Geheime CIA-Aktionen:Bundesregierung liegt angeblich Liste mit CIA-Flügen vor

Über Deutschland sollen 437 geheime Gefangenen-Transporte des US-Geheimdienstes abgewickelt worden sein. Inzwischen sorgen sich offenbar Koalitionspolitiker, dass es zu einer Debatte über die Stationierung von US-Truppen kommt.

Der Spiegel berichtete über eine detaillierte Liste der Flüge, welcher der Bundesregierung vorliegt. Danach nutzten allein zwei auf Privatfirmen zugelassene CIA-Maschinen 2002 und 2003 zusammen 137 und 146 Mal deutschen Luftraum oder landeten auf deutschen Flughäfen ­ vor allem in Berlin, Frankfurt/Main und auf der US-Militärbasis Ramstein.

Geheime CIA-Aktionen: CIA-Jetnach dem Start in Mallorca

CIA-Jetnach dem Start in Mallorca

(Foto: Foto: Reuters)

Insgesamt umfasse die von der Deutschen Flugsicherung nach einer Anfrage der Linkspartei im Bundestag angefertigte Statistik 437 Flüge. Mit solchen Maschinen sollen Terrorverdächtige entführt und in geheime Lager gebracht worden sein.

Vor dem Berlin-Besuch von US-Außenministerin Condoleezza Rice in dieser Woche forderten die Grünen und Amnesty International die Bundesregierung auf, das Thema am kommenden Dienstag auf jeden Fall anzusprechen. Der neue Außenminister Frank-Walter Steinmeier (SPD) solle auf Informationen pochen, sagte Grünen-Fraktionschefin Renate Künast der Neuen Ruhr/Rhein Zeitung. "Das ist der Testfall für Frank-Walter Steinmeier."

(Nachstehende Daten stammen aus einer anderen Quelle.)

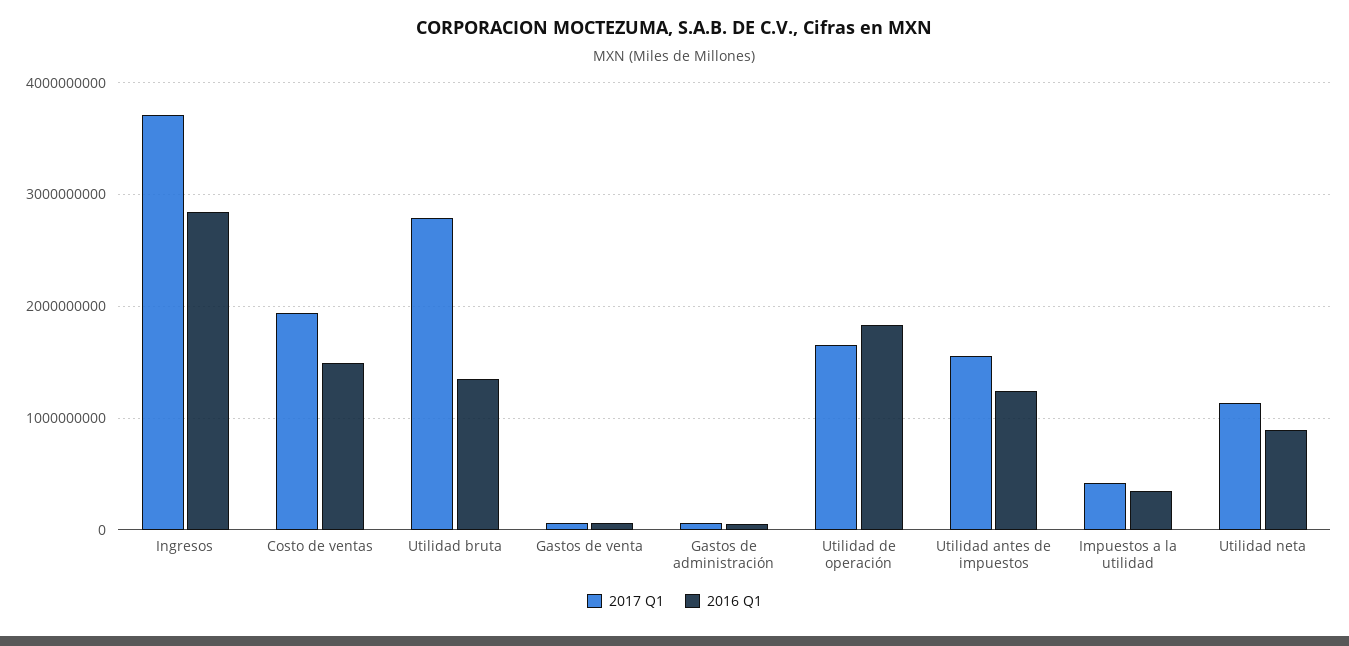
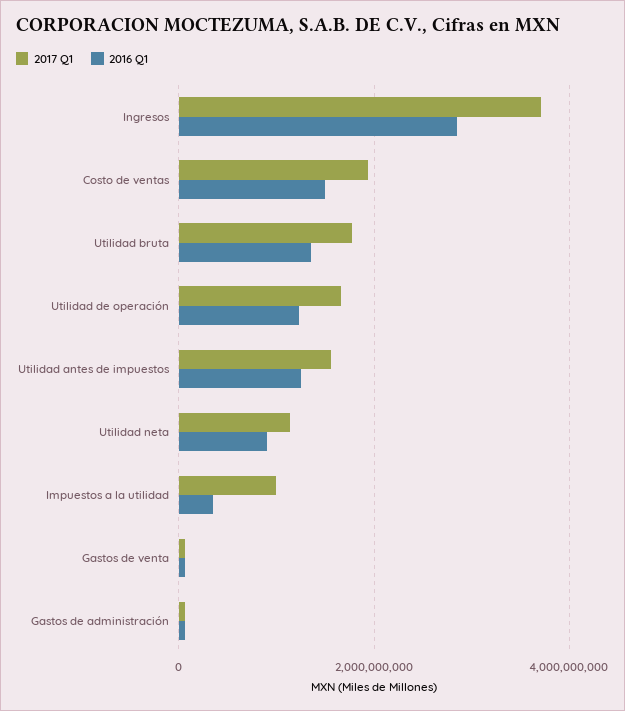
2017 Q1, Utilidad bruta: 2800000000 -> 1800000000
2016 Q1, Utilidad de operación: 1800000000 -> 1200000000
2017 Q1, Impuestos a la utilidad: 400000000 -> 1000000000

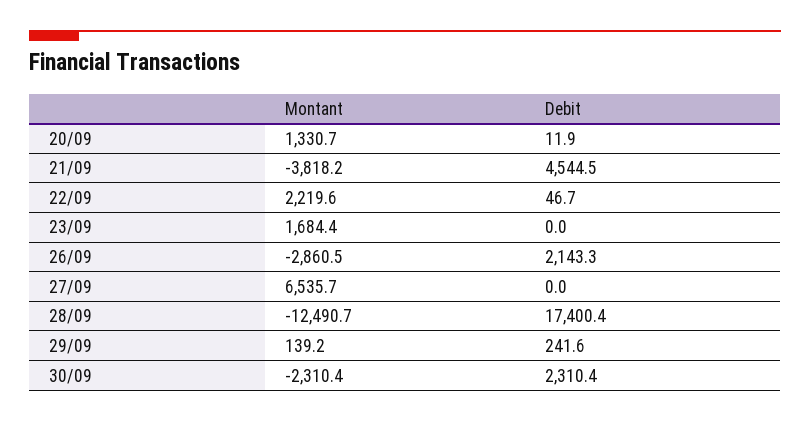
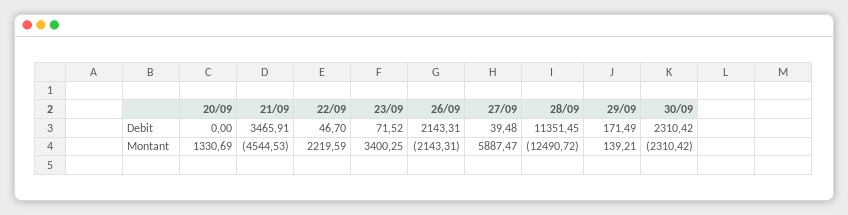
Debit, 20/09: 11.9 -> 0
Montant, 21/09: -3818.2 -> -4544.53
Debit, 21/09: 4544.5 -> 3465.91
Montant, 23/09: 1684.4 -> 3400.25
Debit, 23/09: 0 -> 71.52
Montant, 26/09: -2860.5 -> -2143.31
Montant, 27/09: 6535.7 -> 5887.47
Debit, 27/09: 0 -> 39.48
Debit, 28/09: 17400.4 -> 11351.45
Debit, 29/09: 241.6 -> 171.49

Auch Kanzlerin Angela Merkel (CDU) solle den Fall ansprechen, verlangte die Generalsekretärin der deutschen Sektion von Amnesty International, Barbara Lochbihler.

Der Parlamentarische Geschäftsführer der Grünen, Volker Beck, erklärte am Samstag in Berlin: "Die Bundesregierung muss klar machen, dass Deutschland sich auch nicht indirekt an völker- und menschenrechtswidrigen Handlungen beteiligt und die Rechte der USA als Bündnispartner in Deutschland an diese Voraussetzung gebunden sind."

Auch der Bundesnachrichtendienst (BND) dürfe nicht den Eindruck erwecken, er lasse sich auf eine eigentümliche Arbeitsteilung ein. "Es darf nicht sein, dass Deutschland sich die Einhaltung des Folterverbots zwar auf die Fahne schreibt, von Verstößen im Ausland aber profitiert."

Dem Spiegel-Bericht zufolge fürchten Mitglieder der Bundesregierung, dass die CIA-Affäre sogar zu einer grundsätzlichen Debatte über die Stationierung von US-Truppen und die Nutzung des deutschen Luftraums für den Krieg im Irak führen könnte. Schwarz-Rot gerate aber auch selbst unter Druck. Bis zum 21. Februar müssten die Deutschen dem Straßburger Europarat erläutern, was sie in Entführungsfällen unternommen haben, nachdem sie davon erfuhren.

So liege dem Auswärtigen Amt spätestens seit Juni 2004 die Schilderung des aus dem Libanon stammenden Deutschen Khaled el-Masri vor. Der aus Neu-Ulm stammende Mann soll von der CIA nach Afghanistan verschleppt und dort monatelang in Einzelhaft verhört worden sein. US-Behörden hätten die Entführung Anfang 2005 informell bestätigt.

Auch Lochbihler geht davon aus, dass deutsche Behörden von CIA-Flügen gewusst haben müssen. "Die Zuständigen müssten von den Flügengewusst haben, zumal wir seit längerem auf die Verschleppungen durch die CIA hingewiesen haben", sagte sie der Frankfurter Rundschau.

Die USA hatten angekündigt, "zeitnah" für Aufklärung über mutmaßliche CIA-Überflüge in Europa zu sorgen. Die Bundesregierung hatte daraufhin am Freitag erklärt, es komme nun nicht darauf an, ob US-Außenministerin Rice bereits am Dienstag beim Treffen mit Merkel Antworten liefere. Wenn es Rice möglich sei, bereits dann Stellung zu nehmen, werde sie sicher davon Gebrauch machen. "Sollte die US-Administration die Beantwortung erst später machen können, hätten wir dafür Verständnis", sagte ein Sprecher.